Is there always a prime $p$ so that the largest prime factor of $p^2+i$ not exceeding $p$ for $-k\leq i \leq k$? Define $f(n)$=the largest prime factor of $n$. For example, $f(28)=7.$

Question: Is it true that for any given integer $k>0$, we can find a prime $p>\sqrt k$ so that 
  $$f(p^2-k)\leq p,f(p^2-k+1)\leq p,\dots,f(p^2+k)\leq p~?$$

For example, if $k=6,$ we can take $p=660683,$ since $\{f(660683^2+i)\mid i=-6,-5,\dots,5,6\}=\{76493,53441,132137,278413,19289,55057,660683,614333,73483,43177,3049,273929,171553\}.$
Thanks in advance!
 A: I don't have a proof, but I do have a heuristic argument that the statement is true, as well as some asymptotic estimates on the size of $p$ as a function of $k$.
First, define an unusual number to be a number $n$ whose largest prime factor is strictly greater than $\sqrt{n}$.  One of the requirements in your question is related to unusual numbers:
Proposition. Let $k\geq 0$ be an integer, let $p \geq \dfrac{k-3}{4}$ be an odd prime, and suppose that the set
$$
\{p^2-k,\;p^2-k+1,\;\ldots,\;p^2+k\}
$$
contains no unusual numbers.  Then no element of this set is divisible by any prime number greater than $p$.
Proof: Let $n$ be an element of the set, and let $q$ be the largest prime number dividing $n$.  Since $n$ is not unusual, we know that
$$
q \;\leq\; \sqrt{n} \;\leq\; \sqrt{p^2+k} \;\leq\; \sqrt{p^2+4p+3} \;<\; \sqrt{p^2+4p+4} \;=\; p+2.
$$
Since $q$ is prime and $q < p+2$, it follows that $q\leq p$.$\quad\square$
Now, this paper by John G. Kemeny gives asymptotic estimates on the frequency of unusual numbers.  Specifically, if $u(n)$ denotes the number of unusual numbers less than or equal to $n$, then Kemeny proves
$$\
\lim_{n\to\infty} \frac{u(n)}{n} \;=\; \log 2.
$$
That is, the probability that a given number is unusual is about $\log 2 \approx 69.31\%$.  (Note: This result had previously been announced by Schroeppel in an unpublished 1972 memo, but Kemeny's paper seems to be the first published proof.)

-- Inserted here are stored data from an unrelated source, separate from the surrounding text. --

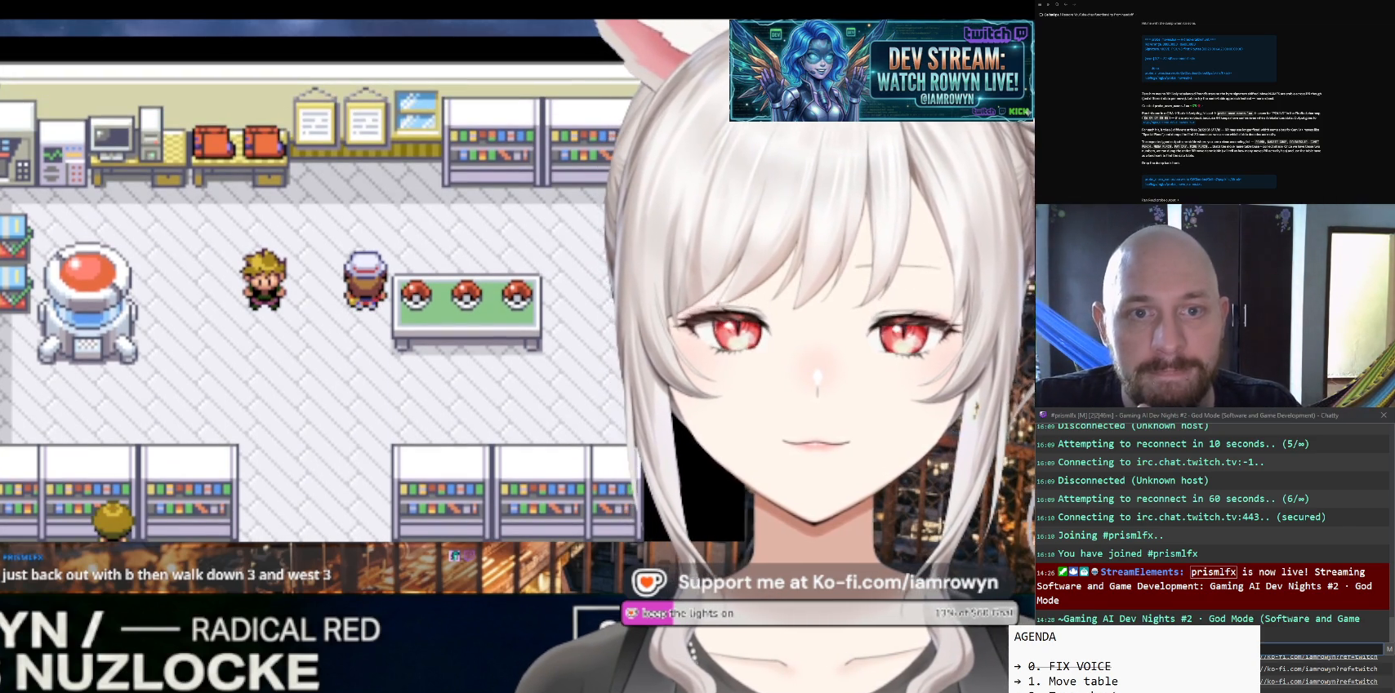
{"buttons": ["DPAD_UP"], "events": []}
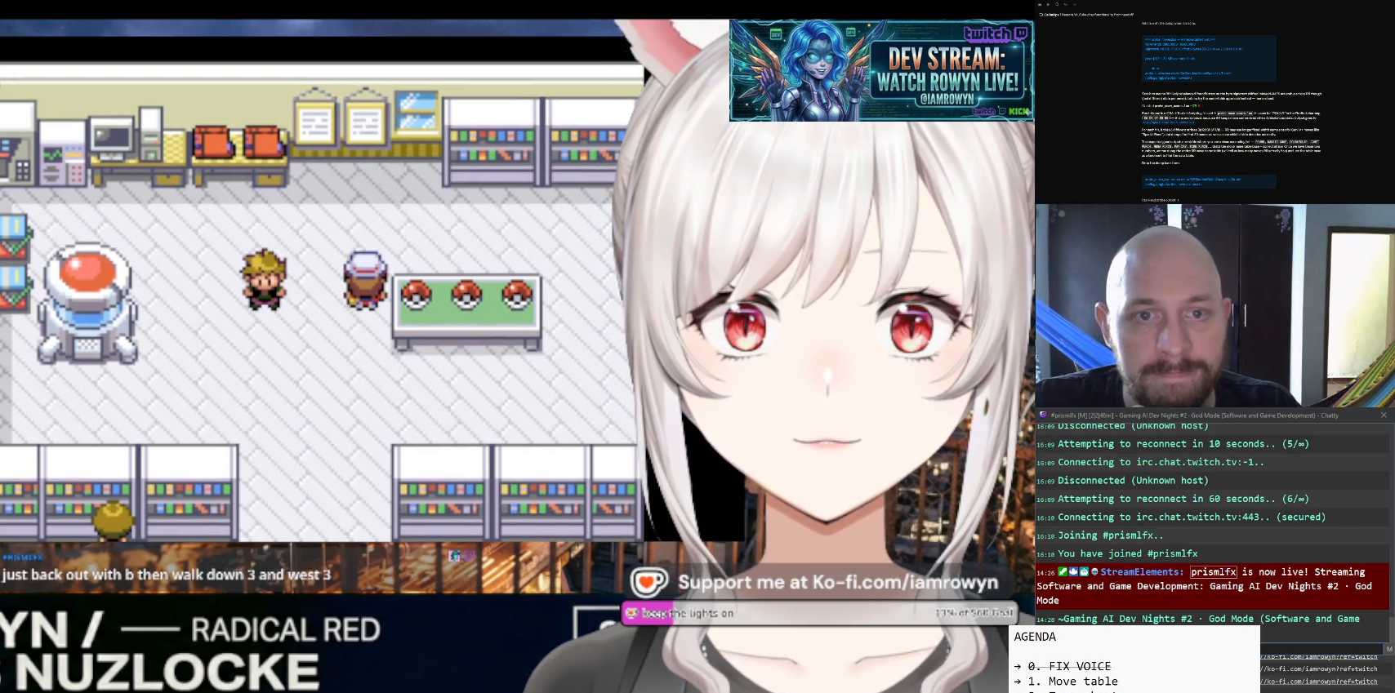
{"buttons": ["DPAD_UP"], "events": []}
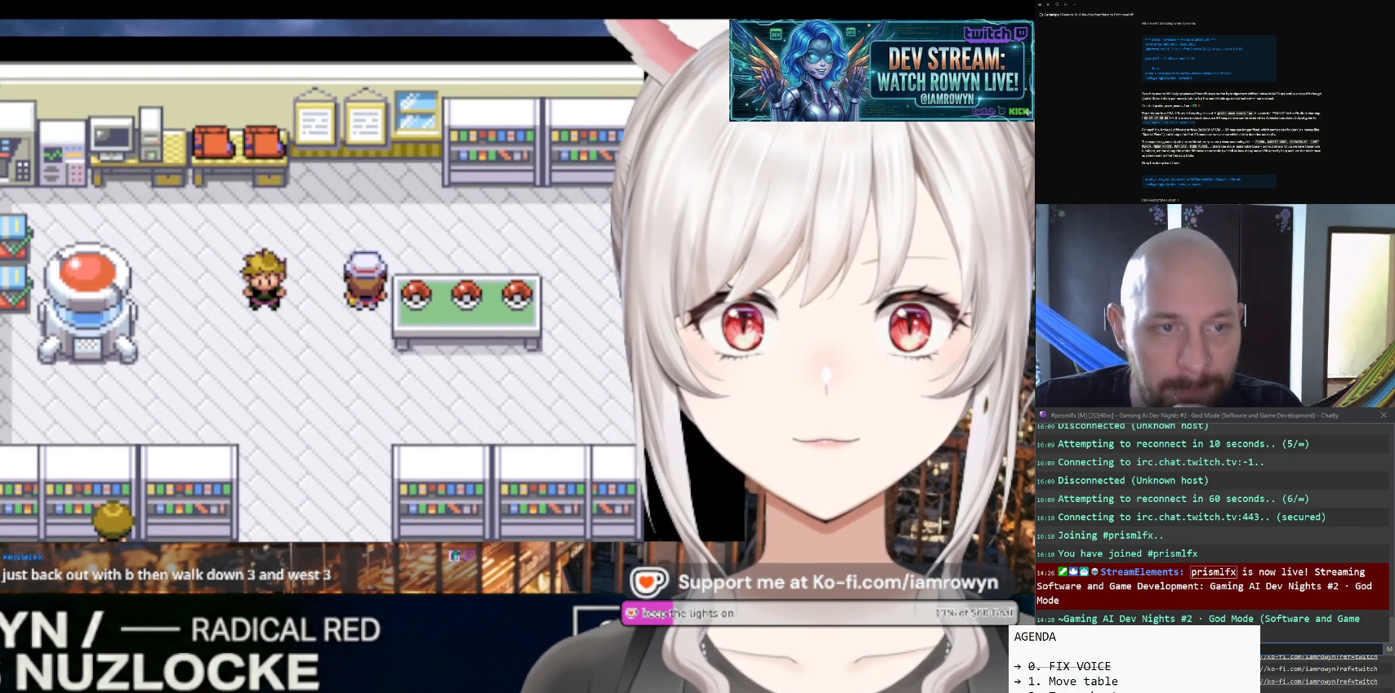
{"buttons": ["DPAD_UP"], "events": []}
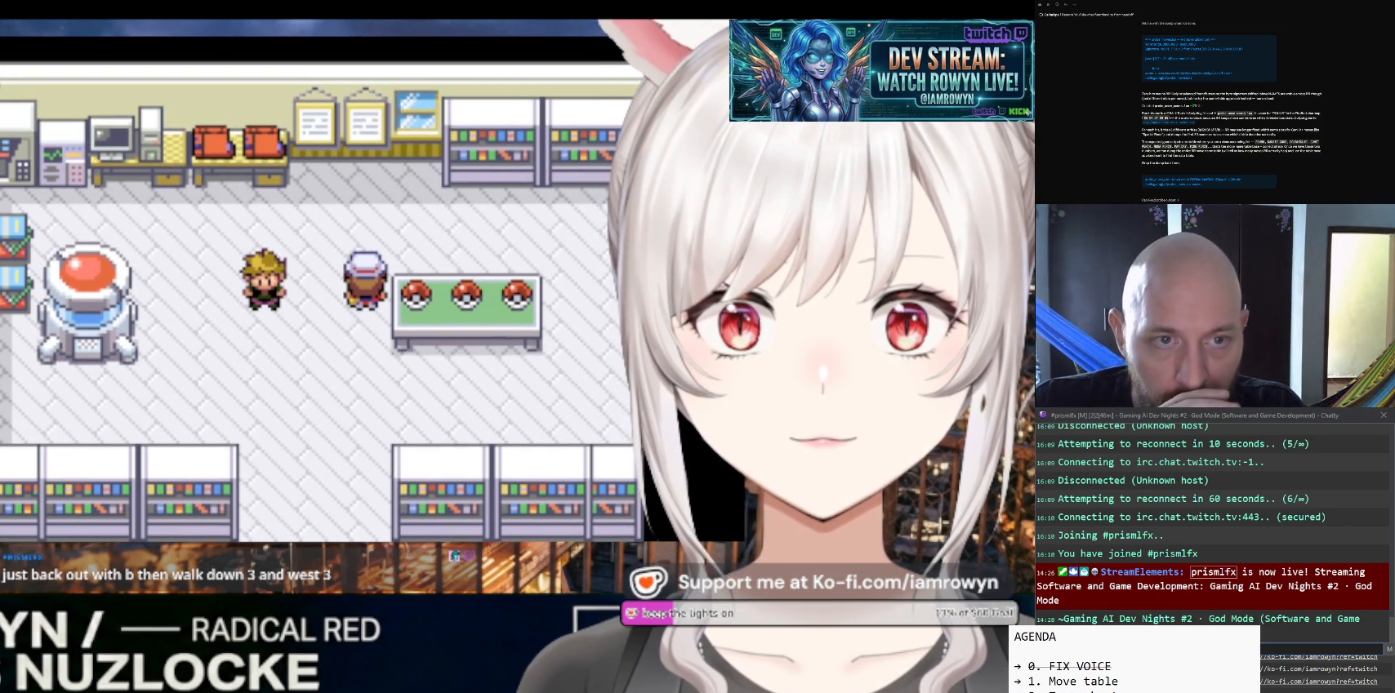
{"buttons": ["DPAD_UP"], "events": []}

Thus, roughly speaking, the probability that the set
$$
\{p^2-k,p^2-k+1,\ldots,p^2+k\}
$$
has no unusual numbers is $(1-\log 2)^{2k}$.  This value does not depend on $p$, so eventually there ought to be a prime number $p$ for which the corresponding set is free of unusual numbers.
Of course, such heuristic reasoning should always be taken with a grain of salt.  Similar heuristic arguments can be made for the Twin Prime Conjecture and Goldbach's Conjecture, and these are major open problems.
By the way, the reasoning above gives us some rough estimates on how large $p$ needs to be as a function of $k$.  In particular, given a value of $k$, there ought to be (with $>50\%$ chance) a corresponding value of $p$ somewhere in the first $(1-\log 2)^{-2k}\log 2$ primes.  This predicts that there should  to be a value for $k=7$ in the first $11$ million primes, and a value for $k=8$ in the first $112$ million primes.
Edit: After a lengthy computer search, I have found that $83\text{,}323\text{,}327$ works for $k=7$, and $383\text{,}155\text{,}211$ works for $k=8$.  (Primes for $k=1,\ldots,6$ were given in the comments above.)  These numbers are the $4\text{,}851\text{,}928$'th and $20\text{,}485\text{,}208$'th primes, respectively, which agrees roughly with the asymptotic predictions above, although both arrived a bit early.  The prediction for $k=9$ is that it will be satisfied by one of the first $1.2$ billion primes.